Work required ▸
Go over the entries below line by line, copying each one that contains the word "Philipps".

Data excerpts ▸

□ □ □

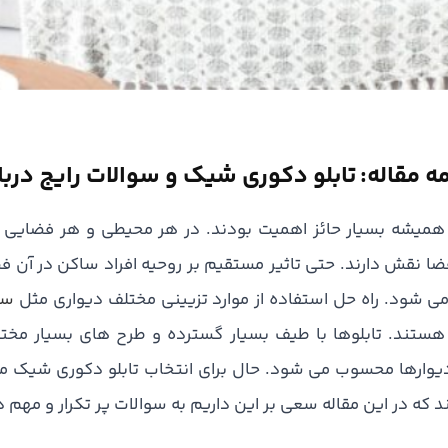
 مقاله: تابلو دکوری شیک و سوالات رایج دربار
 همیشه بسیار حائز اهمیت بودند. در هر محیطی و هر فضایی 
ضا نقش دارند. حتی تاثیر مستقیم بر روحیه افراد ساکن در آن ف
ی شود. راه حل استفاده از موارد تزیینی مختلف دیواری مثل
سا
هستند. تابلوها با طیف بسیار گسترده و طرح های بسیار مختل
دیوارها محسوب می شود. حال برای انتخاب تابلو دکوری شیک 
 که در این مقاله سعی بر این داریم به سوالات پر تکرار و مهم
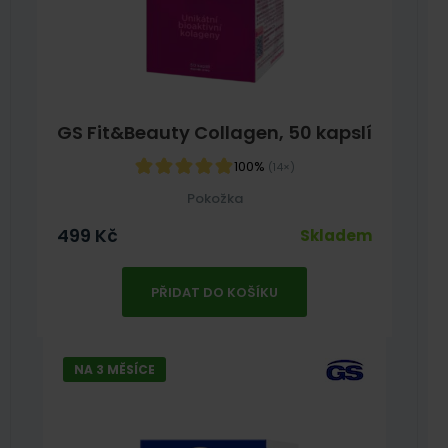
GS Fit&Beauty Collagen, 50 kapslí
100%
(14×)
Pokožka
499
Kč
Skladem
PŘIDAT DO KOŠÍKU
NA 3 MĚSÍCE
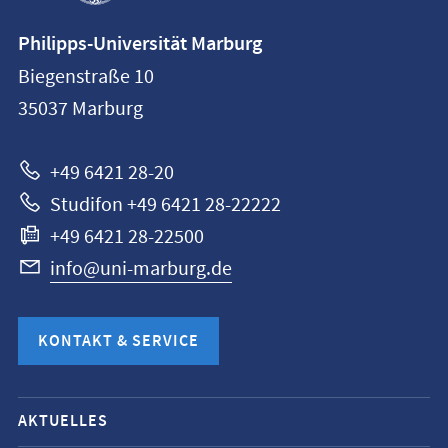
Kontaktinformationen
Philipps-Universität Marburg
Philipps-
Biegenstraße 10
Universität
35037
Marburg
Marburg
+49 6421 28-20
Studifon +49 6421 28-22222
+49 6421 28-22500
info@uni-marburg.de
KONTAKT & SERVICE
Mobile-
AKTUELLES
Service-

□ □ □

Answer ▸
Philipps-Universität Marburg
Philipps-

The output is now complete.